## Dataset entries
--- --- ---

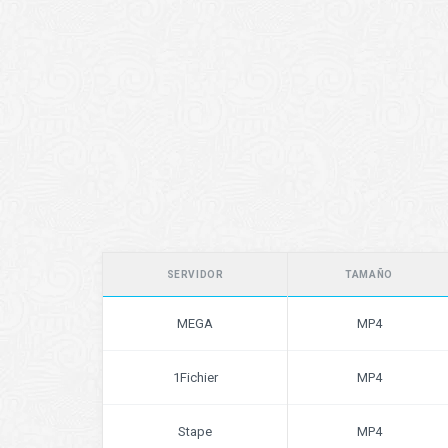
SERVIDOR
TAMAÑO
MEGA
MP4
1Fichier
MP4
Stape
MP4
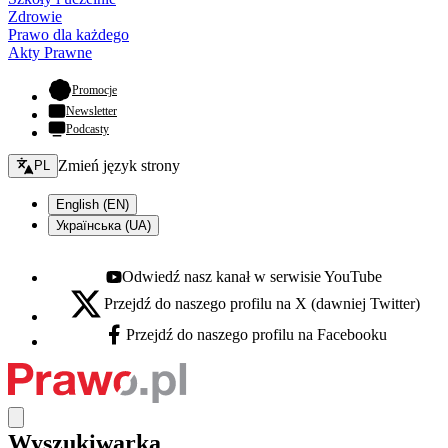
Zdrowie
Prawo dla każdego
Akty Prawne
- otwiera się w nowej karcie
Promocje
Newsletter
Podcasty
Zmień język - bieżący:
Zmień język strony
PL
English (EN)
Українська (UA)
Odwiedź nasz kanał w serwisie YouTube
Youtube - otwiera się w nowej karcie
Przejdź do naszego profilu na X (dawniej Twitter)
X - otwiera się w nowej karcie
Przejdź do naszego profilu na Facebooku
Facebook - otwiera się w nowej karcie
Wyszukiwarka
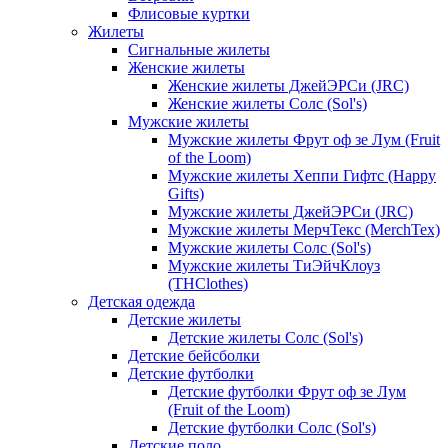
Флисовые куртки
Жилеты
Сигнальные жилеты
Женские жилеты
Женские жилеты ДжейЭРСи (JRC)
Женские жилеты Солс (Sol's)
Мужские жилеты
Мужские жилеты Фрут оф зе Лум (Fruit
of the Loom)
Мужские жилеты Хеппи Гифтс (Happy
Gifts)
Мужские жилеты ДжейЭРСи (JRC)
Мужские жилеты МерчТекс (MerchTex)
Мужские жилеты Солс (Sol's)
Мужские жилеты ТиЭйчКлоуз
(THClothes)
Детская одежда
Детские жилеты
Детские жилеты Солс (Sol's)
Детские бейсболки
Детские футболки
Детские футболки Фрут оф зе Лум
(Fruit of the Loom)
Детские футболки Солс (Sol's)
Детские поло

--- --- ---

## INSTRUCTIONS TO FOLLOW
Pull out every line of the entries that includes the word "ДжейЭРСи".

## THE ANSWER
Женские жилеты ДжейЭРСи (JRC)
Мужские жилеты ДжейЭРСи (JRC)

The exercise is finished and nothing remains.